I am working my way up the corporate latter. My goal since I was a junior in high school (when I decided my lifelong idea of becoming an elementary school teacher may not be plausible due to my extreme lack of patience with children) was two fold: a. to wear cute little power suits that asserted my intelligence, ability, and importance to everyone who saw me and b. to join this business world and begin to work my way up, achieving the top level position. Looking back I’m not fully sure why I wanted this other than I was capable, I’d always been good at what I did and as my dad always told me “You can do anything you put your mind to,” and for the most part this was true, it’d never been proved wrong. As I told friends and family about my desires to join corporate America everyone agreed that it was a perfect fit for me, “where they saw me.” It was where all the money was and where all the people you heard about being the definition of successful were. On TV and in the papers you were reading about Bill Gates and the CEOs of big companies not the local junior high teacher or volleyball coach, so corporate America would be the aim I would enter college to achieve.

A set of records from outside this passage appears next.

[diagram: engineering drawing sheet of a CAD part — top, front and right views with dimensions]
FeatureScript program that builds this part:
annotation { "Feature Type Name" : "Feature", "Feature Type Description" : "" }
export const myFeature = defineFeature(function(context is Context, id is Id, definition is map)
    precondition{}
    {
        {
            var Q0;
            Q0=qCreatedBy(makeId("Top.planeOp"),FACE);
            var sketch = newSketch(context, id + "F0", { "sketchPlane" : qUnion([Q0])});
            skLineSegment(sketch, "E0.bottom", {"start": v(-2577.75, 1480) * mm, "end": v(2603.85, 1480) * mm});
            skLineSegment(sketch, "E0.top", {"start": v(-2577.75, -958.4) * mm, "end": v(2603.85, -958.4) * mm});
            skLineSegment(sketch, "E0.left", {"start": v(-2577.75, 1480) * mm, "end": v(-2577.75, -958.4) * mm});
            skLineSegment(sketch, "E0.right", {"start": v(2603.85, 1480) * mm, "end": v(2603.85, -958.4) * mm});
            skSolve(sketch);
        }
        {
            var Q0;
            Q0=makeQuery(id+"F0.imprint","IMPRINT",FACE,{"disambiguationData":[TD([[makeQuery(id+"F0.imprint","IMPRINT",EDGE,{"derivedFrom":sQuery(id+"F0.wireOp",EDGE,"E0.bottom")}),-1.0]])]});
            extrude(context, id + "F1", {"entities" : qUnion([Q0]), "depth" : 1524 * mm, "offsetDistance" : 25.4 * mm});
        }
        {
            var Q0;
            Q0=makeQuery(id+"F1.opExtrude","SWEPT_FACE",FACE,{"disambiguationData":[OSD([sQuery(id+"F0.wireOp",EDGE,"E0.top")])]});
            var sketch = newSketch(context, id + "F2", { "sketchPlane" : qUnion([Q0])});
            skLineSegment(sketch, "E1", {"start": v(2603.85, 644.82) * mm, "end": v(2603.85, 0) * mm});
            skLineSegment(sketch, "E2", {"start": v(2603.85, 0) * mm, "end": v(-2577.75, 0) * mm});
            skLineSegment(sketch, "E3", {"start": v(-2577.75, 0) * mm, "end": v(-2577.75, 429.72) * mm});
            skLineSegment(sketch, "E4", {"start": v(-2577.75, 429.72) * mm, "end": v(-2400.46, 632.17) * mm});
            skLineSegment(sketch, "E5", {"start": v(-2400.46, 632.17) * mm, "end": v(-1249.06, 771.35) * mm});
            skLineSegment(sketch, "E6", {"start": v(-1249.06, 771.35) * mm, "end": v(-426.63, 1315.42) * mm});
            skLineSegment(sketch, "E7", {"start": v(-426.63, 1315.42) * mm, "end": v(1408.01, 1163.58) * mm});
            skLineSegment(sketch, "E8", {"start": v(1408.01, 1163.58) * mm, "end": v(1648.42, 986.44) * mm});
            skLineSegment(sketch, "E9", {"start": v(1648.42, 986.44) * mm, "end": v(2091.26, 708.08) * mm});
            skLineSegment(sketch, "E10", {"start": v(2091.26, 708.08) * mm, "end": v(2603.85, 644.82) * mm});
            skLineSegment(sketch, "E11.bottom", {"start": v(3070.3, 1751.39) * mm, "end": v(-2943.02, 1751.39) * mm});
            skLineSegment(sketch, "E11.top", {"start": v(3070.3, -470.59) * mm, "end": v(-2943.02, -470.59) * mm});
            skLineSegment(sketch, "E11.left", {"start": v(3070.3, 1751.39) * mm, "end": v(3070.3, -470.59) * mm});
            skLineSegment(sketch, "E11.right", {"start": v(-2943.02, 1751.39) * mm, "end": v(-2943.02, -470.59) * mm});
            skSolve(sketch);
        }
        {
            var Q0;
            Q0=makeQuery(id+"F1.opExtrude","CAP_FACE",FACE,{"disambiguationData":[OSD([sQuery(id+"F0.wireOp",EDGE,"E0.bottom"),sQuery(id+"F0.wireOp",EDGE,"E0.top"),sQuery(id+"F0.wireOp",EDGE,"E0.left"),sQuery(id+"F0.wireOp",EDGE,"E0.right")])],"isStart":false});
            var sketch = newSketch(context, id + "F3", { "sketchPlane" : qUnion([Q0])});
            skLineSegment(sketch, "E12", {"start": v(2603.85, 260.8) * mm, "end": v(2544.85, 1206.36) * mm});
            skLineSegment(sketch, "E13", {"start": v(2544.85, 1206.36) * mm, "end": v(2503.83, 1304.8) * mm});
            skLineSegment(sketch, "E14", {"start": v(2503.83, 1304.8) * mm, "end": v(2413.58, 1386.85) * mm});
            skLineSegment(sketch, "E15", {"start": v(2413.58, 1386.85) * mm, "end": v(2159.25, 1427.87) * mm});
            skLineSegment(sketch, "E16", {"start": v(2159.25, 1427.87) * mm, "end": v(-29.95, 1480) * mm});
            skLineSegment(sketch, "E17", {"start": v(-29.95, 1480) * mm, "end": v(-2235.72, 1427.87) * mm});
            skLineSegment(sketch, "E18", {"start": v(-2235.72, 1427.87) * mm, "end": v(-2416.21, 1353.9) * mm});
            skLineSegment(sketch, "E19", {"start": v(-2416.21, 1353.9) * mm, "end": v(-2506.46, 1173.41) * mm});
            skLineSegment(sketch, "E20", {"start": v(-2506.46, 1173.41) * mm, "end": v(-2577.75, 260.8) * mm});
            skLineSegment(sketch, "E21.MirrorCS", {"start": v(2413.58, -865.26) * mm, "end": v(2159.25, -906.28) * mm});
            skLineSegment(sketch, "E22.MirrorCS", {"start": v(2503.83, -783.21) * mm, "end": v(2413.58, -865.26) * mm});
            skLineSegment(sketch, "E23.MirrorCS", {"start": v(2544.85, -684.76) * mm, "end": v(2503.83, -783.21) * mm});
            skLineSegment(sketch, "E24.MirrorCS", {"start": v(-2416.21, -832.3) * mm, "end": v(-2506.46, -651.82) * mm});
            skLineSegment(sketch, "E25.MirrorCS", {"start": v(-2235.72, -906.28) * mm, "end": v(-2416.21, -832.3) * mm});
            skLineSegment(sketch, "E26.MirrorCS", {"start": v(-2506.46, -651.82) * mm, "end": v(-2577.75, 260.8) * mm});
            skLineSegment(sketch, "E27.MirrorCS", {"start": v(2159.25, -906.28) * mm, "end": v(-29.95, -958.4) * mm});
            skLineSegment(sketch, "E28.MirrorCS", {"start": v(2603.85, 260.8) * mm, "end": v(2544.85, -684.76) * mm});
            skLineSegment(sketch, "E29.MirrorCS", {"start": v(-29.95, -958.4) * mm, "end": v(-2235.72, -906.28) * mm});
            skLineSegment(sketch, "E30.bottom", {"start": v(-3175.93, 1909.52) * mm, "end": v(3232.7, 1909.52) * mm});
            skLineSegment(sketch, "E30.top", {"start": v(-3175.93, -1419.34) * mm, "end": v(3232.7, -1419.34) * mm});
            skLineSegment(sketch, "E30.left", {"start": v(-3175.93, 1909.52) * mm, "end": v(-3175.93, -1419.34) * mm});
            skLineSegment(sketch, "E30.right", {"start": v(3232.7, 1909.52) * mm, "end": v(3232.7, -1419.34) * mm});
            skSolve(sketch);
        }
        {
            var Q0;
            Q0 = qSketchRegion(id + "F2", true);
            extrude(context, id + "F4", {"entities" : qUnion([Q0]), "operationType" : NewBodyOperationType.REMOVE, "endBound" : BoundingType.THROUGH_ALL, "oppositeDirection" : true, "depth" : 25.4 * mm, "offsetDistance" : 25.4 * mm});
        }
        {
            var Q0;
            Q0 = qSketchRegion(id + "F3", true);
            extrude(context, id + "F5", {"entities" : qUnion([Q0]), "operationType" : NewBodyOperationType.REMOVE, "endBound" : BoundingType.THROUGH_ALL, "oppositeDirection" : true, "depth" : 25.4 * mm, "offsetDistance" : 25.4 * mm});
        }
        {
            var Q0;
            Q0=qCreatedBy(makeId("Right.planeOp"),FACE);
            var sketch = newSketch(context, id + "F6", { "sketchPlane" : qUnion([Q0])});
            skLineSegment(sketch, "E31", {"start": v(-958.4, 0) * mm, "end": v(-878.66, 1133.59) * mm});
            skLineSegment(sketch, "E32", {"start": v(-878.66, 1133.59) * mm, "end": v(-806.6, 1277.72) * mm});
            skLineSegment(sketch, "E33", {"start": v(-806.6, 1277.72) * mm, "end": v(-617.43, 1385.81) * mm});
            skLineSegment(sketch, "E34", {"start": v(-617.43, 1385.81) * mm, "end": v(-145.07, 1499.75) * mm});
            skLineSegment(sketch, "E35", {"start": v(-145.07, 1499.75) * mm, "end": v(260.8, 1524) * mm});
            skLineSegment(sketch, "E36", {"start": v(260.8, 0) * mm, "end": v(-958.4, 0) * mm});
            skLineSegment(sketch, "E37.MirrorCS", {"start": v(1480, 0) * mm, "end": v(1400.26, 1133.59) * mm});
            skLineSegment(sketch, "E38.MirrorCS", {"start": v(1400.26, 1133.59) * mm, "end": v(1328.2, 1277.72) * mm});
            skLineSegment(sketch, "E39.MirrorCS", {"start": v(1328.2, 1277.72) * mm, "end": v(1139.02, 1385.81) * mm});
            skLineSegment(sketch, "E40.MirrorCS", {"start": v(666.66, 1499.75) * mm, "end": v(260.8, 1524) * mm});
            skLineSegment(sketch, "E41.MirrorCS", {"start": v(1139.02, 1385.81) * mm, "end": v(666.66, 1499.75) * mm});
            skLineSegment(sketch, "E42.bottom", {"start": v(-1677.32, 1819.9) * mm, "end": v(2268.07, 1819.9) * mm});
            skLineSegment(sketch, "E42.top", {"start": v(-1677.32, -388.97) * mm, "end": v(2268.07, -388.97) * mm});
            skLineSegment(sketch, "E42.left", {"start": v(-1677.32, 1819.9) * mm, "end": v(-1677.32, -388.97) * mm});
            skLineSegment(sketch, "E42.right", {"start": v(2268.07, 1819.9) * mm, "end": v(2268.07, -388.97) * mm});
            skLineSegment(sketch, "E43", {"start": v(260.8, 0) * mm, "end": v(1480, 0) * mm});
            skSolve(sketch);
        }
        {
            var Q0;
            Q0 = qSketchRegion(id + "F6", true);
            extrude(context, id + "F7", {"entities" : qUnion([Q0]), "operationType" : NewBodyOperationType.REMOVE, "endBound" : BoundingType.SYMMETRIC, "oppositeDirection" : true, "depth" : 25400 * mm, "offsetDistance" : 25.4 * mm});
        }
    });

I ended college being the definition of a success story, I had a solid resume and was highly recruited. My dreams were about to come true. I weighed out my options and landed on which job I would start off at, luckily it was an opportunity that would also allow me to spend the summer in Colorado with Athletes in Action. My summer was amazing and I left Colorado sad to leave, scared to move somewhere in which I knew absolutely no one, yet excited to begin on my career path. I remember having discussions with one of my closest friends out in Colorado as we were getting ready to leave about how she could never enter corporate America and I also remember thinking, ‘what is she talking about, what’s the big deal?’ Then I dove head first into “the system,” “the man” not only became my boss but really began to be my mind. Daily I was forced to submit, to not do what I thought best or knew was best but rather what I was told, I was pushed down, battered and bruised and at the end of the day as I lay on the floor with “the man’s” foot on my chest not only preventing me from moving but only allowing short gasps of air to enter my lungs; as I lay there, defenseless on the floor, the man would yell at me reminding me why everything was my fault placing it all on me. My bosses, my directors, human resources all the areas that were supposed to be there to protect me, help me, build me up, and promote me seemed to be the most suppressing of them all, the areas that were using me the most. I soon began to understand what my friend had meant about “the system” and I came to despise it; in the system I am not only defenseless but I am used for others gains.
When people ask me about how Training School is going I tell them that its great and that it seems right, that its where I want to be unlike work. For the most part I get a response from people along the lines of, “well duh Training School is your choice and work is work, its what you have to do.” On the one hand I see their perspective but I only get one life and I don’t want to live it as a mere tool and puppet for “the man.” I know I was made for more and I’m honestly sick of adding to the system; the truth of the matter is I’m basically management and whether I like it or not I am forced in certain ways to not care about my associates and to yell at them for not submitting to the system that I so despise. And I think what kills me most is to watch the system take advantage of and squeeze life out of my associates who I care so much for… if my desire to truly love and care for people in the way I believe I was made to makes others think that I am lazy and unsuccessful and immature… well I think I’m okay with that.
What I’ve learned in my short 23 years here on earth is that we’re made to really live, not to be suppressed. When I look back on my life I’ve never felt as alive as when I’m out on the soccer field with the ball flying at me demanding me to make a quick decision… in that moment it was up to me, I didn’t have coaches telling me what to do or my parents all I had was a team around me trusting me and allowing me to use my experience and knowledge to make the right decision. It was freedom with a team around me supporting me… it was full breathing LIFE.